Since its first detection in 1979, dengue fever has been considered a major public health issue in the Lao People’s Democratic Republic (PDR). Dengue virus (DENV) serotype 1 was the cause of an epidemic in 2010–2011. Between 2012 and 2020, major outbreaks due successively to DENV-3, DENV-4 and recently DENV-2 have been recorded. However, DENV-1 still co-circulated in the country over this period. Here, we summarize epidemiological and molecular data of DENV-1 between 2016 and 2020 in the Lao PDR. Our data highlight the continuous circulation of DENV-1 in the country at levels ranging from 16% to 22% among serotyping tests.
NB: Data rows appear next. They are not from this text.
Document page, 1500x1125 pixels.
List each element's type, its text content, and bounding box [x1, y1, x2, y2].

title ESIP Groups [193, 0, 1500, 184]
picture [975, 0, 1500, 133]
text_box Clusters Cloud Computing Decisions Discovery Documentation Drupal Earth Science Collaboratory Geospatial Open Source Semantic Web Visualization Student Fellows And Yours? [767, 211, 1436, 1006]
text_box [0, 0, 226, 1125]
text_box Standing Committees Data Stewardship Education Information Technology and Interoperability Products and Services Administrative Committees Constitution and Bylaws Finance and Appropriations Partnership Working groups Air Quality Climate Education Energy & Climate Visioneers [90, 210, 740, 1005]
In addition, the phylogenetic analysis has revealed the circulation of DENV-1 genotype I at least since 2008 with a co-circulation of different clusters. Sequence data support independent DENV-1 introductions in the Lao PDR correlated with an active circulation of this serotype at the regional level in Southeast Asia. The maintenance of DENV-1 circulation over the last ten years supports a low level of immunity against this serotype within the Lao population. Thereby, the risk of a DENV-1 epidemic cannot be ruled out in the future, and this emphasizes the importance of maintaining an integrated surveillance approach to prevent major outbreaks.